Tags: Economic- Crisis | John | Lewis | Atlanta | protest

Atlanta Protest Prevents Rep. Lewis From Speaking

By Dan Weil   |   Monday, 10 Oct 2011 12:24 PM

In a strange sequence of events, an Occupy Atlanta protest, an offshoot of the Occupy Wall Street movement, wouldn’t let civil-rights icon Rep. John Lewis address their gathering over the weekend, FoxNews.com reports.
The crowd used a convoluted series of parliamentary tactics to keep Lewis from speaking. A spokeswoman for the Georgia Democrat declined to comment to Fox, but Lewis himself earlier told the Atlanta Journal Constitution: “It’s OK. . . . They didn’t really deny me."
The basic idea of the group is that no one person is more important than anyone else. The group’s leader spoke in choppy bursts, and the crowd then repeated his words. Clapping was forbidden because it could prevent a speaker from being heard.

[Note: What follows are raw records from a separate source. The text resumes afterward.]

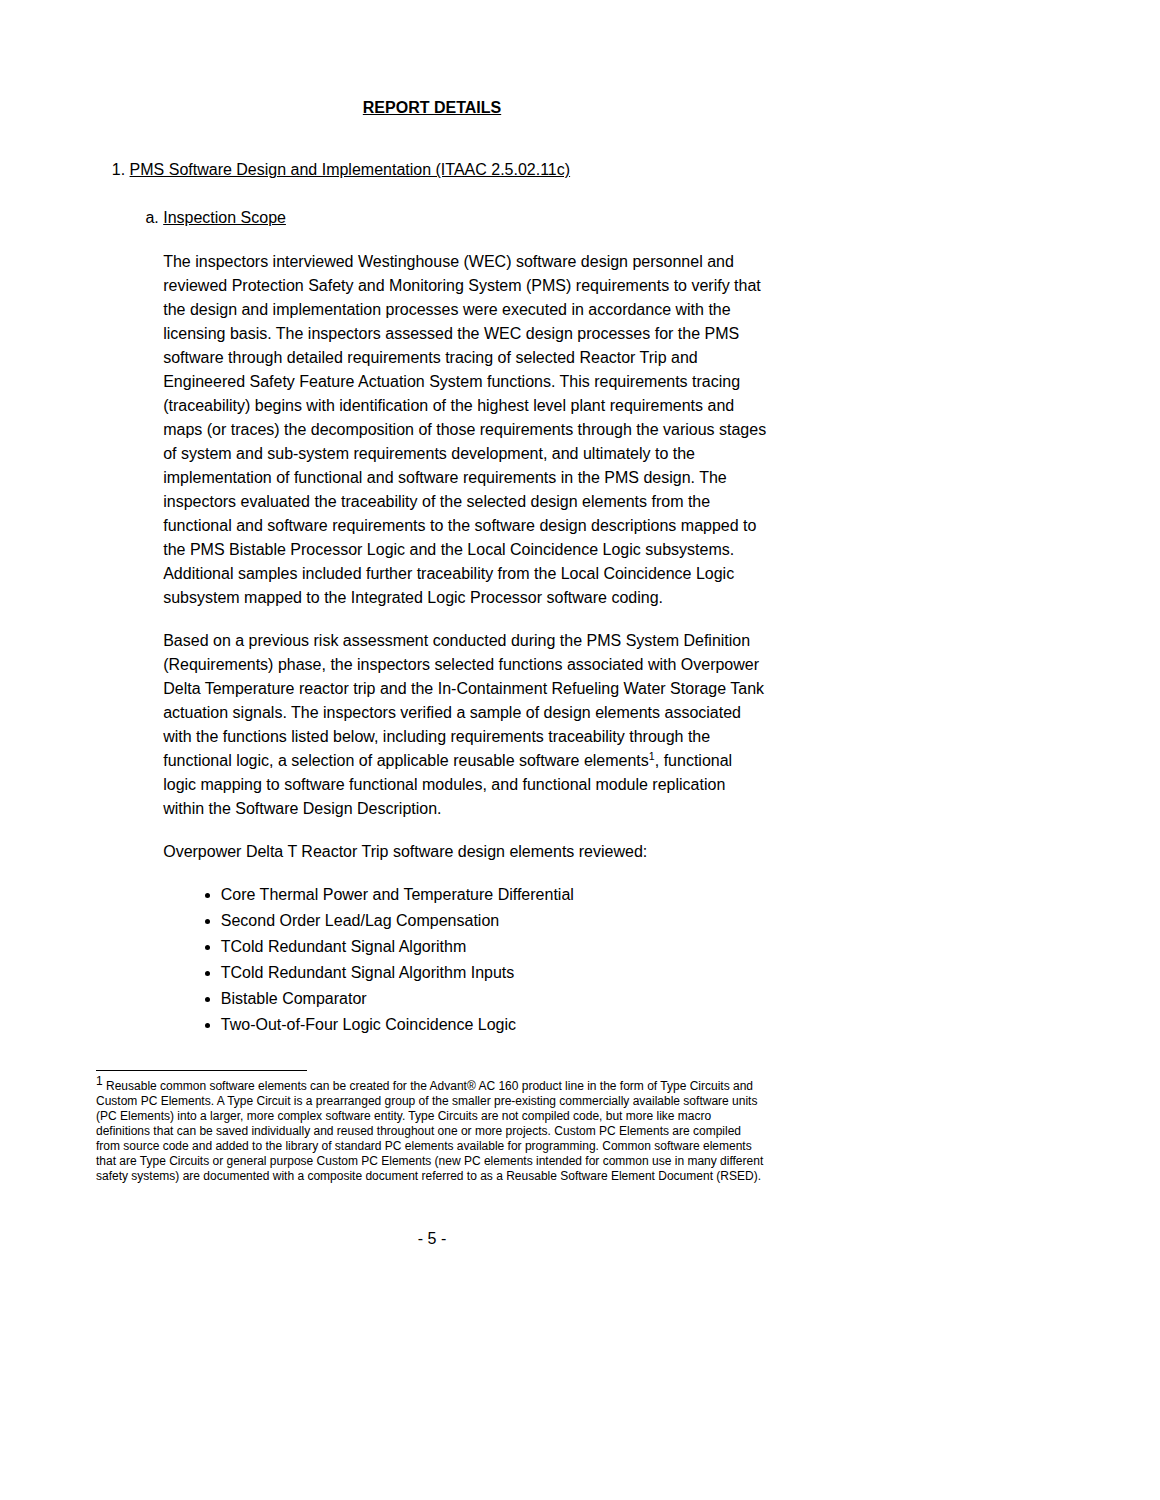REPORT DETAILS
PMS Software Design and Implementation (ITAAC 2.5.02.11c)
Inspection Scope
The inspectors interviewed Westinghouse (WEC) software design personnel and reviewed Protection Safety and Monitoring System (PMS) requirements to verify that the design and implementation processes were executed in accordance with the licensing basis. The inspectors assessed the WEC design processes for the PMS software through detailed requirements tracing of selected Reactor Trip and Engineered Safety Feature Actuation System functions. This requirements tracing (traceability) begins with identification of the highest level plant requirements and maps (or traces) the decomposition of those requirements through the various stages of system and sub-system requirements development, and ultimately to the implementation of functional and software requirements in the PMS design. The inspectors evaluated the traceability of the selected design elements from the functional and software requirements to the software design descriptions mapped to the PMS Bistable Processor Logic and the Local Coincidence Logic subsystems. Additional samples included further traceability from the Local Coincidence Logic subsystem mapped to the Integrated Logic Processor software coding.
Based on a previous risk assessment conducted during the PMS System Definition (Requirements) phase, the inspectors selected functions associated with Overpower Delta Temperature reactor trip and the In-Containment Refueling Water Storage Tank actuation signals. The inspectors verified a sample of design elements associated with the functions listed below, including requirements traceability through the functional logic, a selection of applicable reusable software elements1, functional logic mapping to software functional modules, and functional module replication within the Software Design Description.
Overpower Delta T Reactor Trip software design elements reviewed:
Core Thermal Power and Temperature Differential
Second Order Lead/Lag Compensation
TCold Redundant Signal Algorithm
TCold Redundant Signal Algorithm Inputs
Bistable Comparator
Two-Out-of-Four Logic Coincidence Logic
1 Reusable common software elements can be created for the Advant® AC 160 product line in the form of Type Circuits and Custom PC Elements. A Type Circuit is a prearranged group of the smaller pre-existing commercially available software units (PC Elements) into a larger, more complex software entity. Type Circuits are not compiled code, but more like macro definitions that can be saved individually and reused throughout one or more projects. Custom PC Elements are compiled from source code and added to the library of standard PC elements available for programming. Common software elements that are Type Circuits or general purpose Custom PC Elements (new PC elements intended for common use in many different safety systems) are documented with a composite document referred to as a Reusable Software Element Document (RSED).
- 5 -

Participants were asked to use hand signals to demonstrate approval instead.
For 10 minutes the crowd argued over whether Lewis should be allowed to speak. The leader asked attendees if there were any “blocks;” indeed there were.

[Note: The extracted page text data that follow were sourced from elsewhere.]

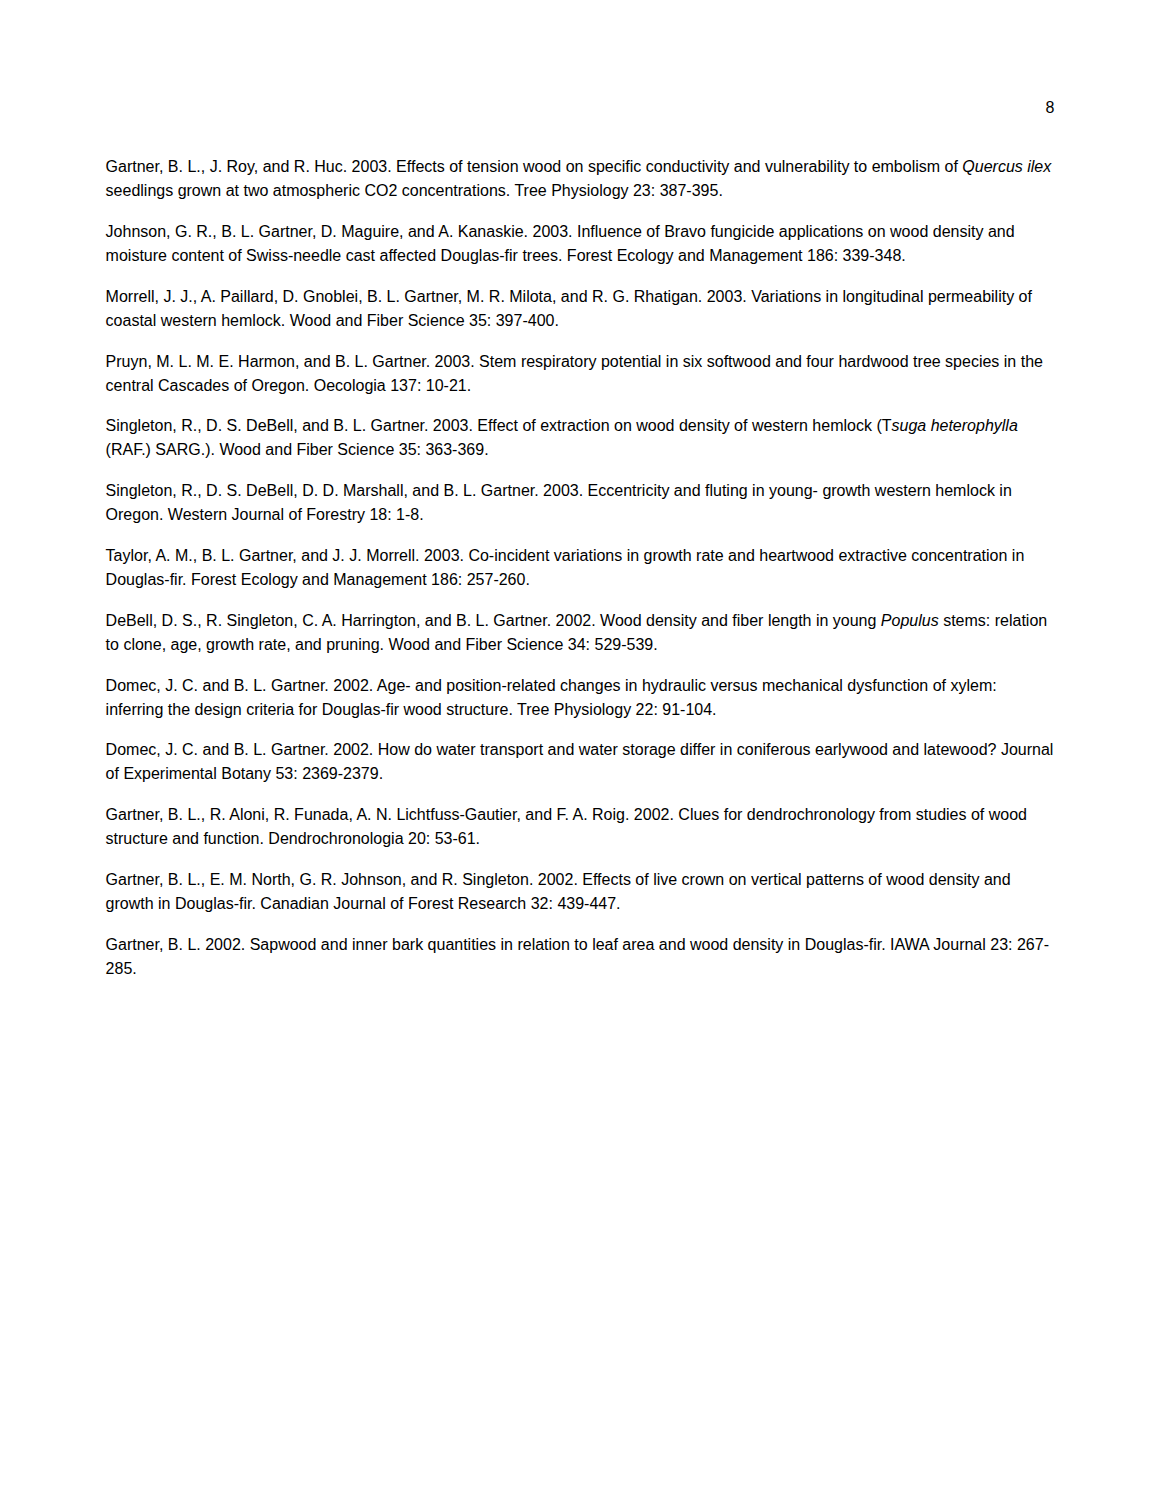8
Gartner, B. L., J. Roy, and R. Huc. 2003. Effects of tension wood on specific conductivity and vulnerability to embolism of Quercus ilex seedlings grown at two atmospheric CO2 concentrations. Tree Physiology 23: 387-395.
Johnson, G. R., B. L. Gartner, D. Maguire, and A. Kanaskie. 2003. Influence of Bravo fungicide applications on wood density and moisture content of Swiss-needle cast affected Douglas-fir trees. Forest Ecology and Management 186: 339-348.
Morrell, J. J., A. Paillard, D. Gnoblei, B. L. Gartner, M. R. Milota, and R. G. Rhatigan. 2003. Variations in longitudinal permeability of coastal western hemlock. Wood and Fiber Science 35: 397-400.
Pruyn, M. L. M. E. Harmon, and B. L. Gartner. 2003. Stem respiratory potential in six softwood and four hardwood tree species in the central Cascades of Oregon. Oecologia 137: 10-21.
Singleton, R., D. S. DeBell, and B. L. Gartner. 2003. Effect of extraction on wood density of western hemlock (Tsuga heterophylla (RAF.) SARG.). Wood and Fiber Science 35: 363-369.
Singleton, R., D. S. DeBell, D. D. Marshall, and B. L. Gartner. 2003. Eccentricity and fluting in young- growth western hemlock in Oregon. Western Journal of Forestry 18: 1-8.
Taylor, A. M., B. L. Gartner, and J. J. Morrell. 2003. Co-incident variations in growth rate and heartwood extractive concentration in Douglas-fir. Forest Ecology and Management 186: 257-260.
DeBell, D. S., R. Singleton, C. A. Harrington, and B. L. Gartner. 2002. Wood density and fiber length in young Populus stems: relation to clone, age, growth rate, and pruning. Wood and Fiber Science 34: 529-539.
Domec, J. C. and B. L. Gartner. 2002. Age- and position-related changes in hydraulic versus mechanical dysfunction of xylem: inferring the design criteria for Douglas-fir wood structure. Tree Physiology 22: 91-104.
Domec, J. C. and B. L. Gartner. 2002. How do water transport and water storage differ in coniferous earlywood and latewood? Journal of Experimental Botany 53: 2369-2379.
Gartner, B. L., R. Aloni, R. Funada, A. N. Lichtfuss-Gautier, and F. A. Roig. 2002. Clues for dendrochronology from studies of wood structure and function. Dendrochronologia 20: 53-61.
Gartner, B. L., E. M. North, G. R. Johnson, and R. Singleton. 2002. Effects of live crown on vertical patterns of wood density and growth in Douglas-fir. Canadian Journal of Forest Research 32: 439-447.
Gartner, B. L. 2002. Sapwood and inner bark quantities in relation to leaf area and wood density in Douglas-fir. IAWA Journal 23: 267-285.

One protestor said he respects Lewis’ accomplishments, but that the point is to implement “a democratic process in which no singular human being is inherently more valuable than any other human being.”
Lewis nodded in agreement and then appeared to begin a hand signal before giving up and keeping his hands at rest as the debate proceeded.
A bit later, the leader took a “temperature check” and the assembly was split about letting Lewis speak. So the leader embarked on a “straw poll.” More hand signals ensued, causing the leader to conclude: “the group is very divided about this issue.”
He said a consensus would be difficult, so the group should move on “with the agenda.” Then Lewis started to leave.
Some protestors shouted, “Let him speak” — another person yelled: “John Lewis is not better than anyone! Democracy won!”
The leader finished by restating the rules.
“This group makes its decisions by consensus — we do not have a consensus,” he said. The assembly then moved on to other issues.